§ About this task
Reproduce the records below verbatim, but omit the pictures.

§ Dataset records

=== Begin Enclosure ===

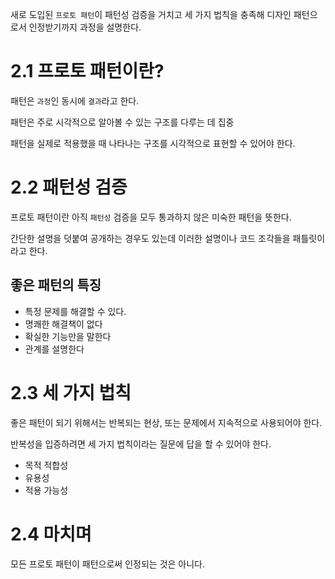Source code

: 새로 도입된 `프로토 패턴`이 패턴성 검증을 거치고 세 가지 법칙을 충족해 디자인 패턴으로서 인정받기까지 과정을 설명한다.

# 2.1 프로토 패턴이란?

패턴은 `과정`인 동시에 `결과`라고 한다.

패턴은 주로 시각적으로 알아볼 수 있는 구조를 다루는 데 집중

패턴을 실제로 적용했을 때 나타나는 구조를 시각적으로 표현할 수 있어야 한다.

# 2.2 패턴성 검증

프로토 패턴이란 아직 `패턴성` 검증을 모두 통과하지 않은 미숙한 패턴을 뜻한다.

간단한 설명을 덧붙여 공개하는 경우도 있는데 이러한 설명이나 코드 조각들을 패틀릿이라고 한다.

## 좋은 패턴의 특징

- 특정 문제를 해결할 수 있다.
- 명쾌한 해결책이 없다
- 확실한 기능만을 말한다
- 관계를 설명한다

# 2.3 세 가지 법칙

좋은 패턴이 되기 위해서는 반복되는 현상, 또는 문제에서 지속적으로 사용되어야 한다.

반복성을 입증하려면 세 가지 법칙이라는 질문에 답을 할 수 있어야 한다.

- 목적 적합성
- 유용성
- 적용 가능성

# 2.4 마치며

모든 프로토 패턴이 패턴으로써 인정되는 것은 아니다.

=== End Enclosure ===

§ Response area
Source code

: 새로 도입된 `프로토 패턴`이 패턴성 검증을 거치고 세 가지 법칙을 충족해 디자인 패턴으로서 인정받기까지 과정을 설명한다.

# 2.1 프로토 패턴이란?

패턴은 `과정`인 동시에 `결과`라고 한다.

패턴은 주로 시각적으로 알아볼 수 있는 구조를 다루는 데 집중

패턴을 실제로 적용했을 때 나타나는 구조를 시각적으로 표현할 수 있어야 한다.

# 2.2 패턴성 검증

프로토 패턴이란 아직 `패턴성` 검증을 모두 통과하지 않은 미숙한 패턴을 뜻한다.

간단한 설명을 덧붙여 공개하는 경우도 있는데 이러한 설명이나 코드 조각들을 패틀릿이라고 한다.

## 좋은 패턴의 특징

- 특정 문제를 해결할 수 있다.
- 명쾌한 해결책이 없다
- 확실한 기능만을 말한다
- 관계를 설명한다

# 2.3 세 가지 법칙

좋은 패턴이 되기 위해서는 반복되는 현상, 또는 문제에서 지속적으로 사용되어야 한다.

반복성을 입증하려면 세 가지 법칙이라는 질문에 답을 할 수 있어야 한다.

- 목적 적합성
- 유용성
- 적용 가능성

# 2.4 마치며

모든 프로토 패턴이 패턴으로써 인정되는 것은 아니다.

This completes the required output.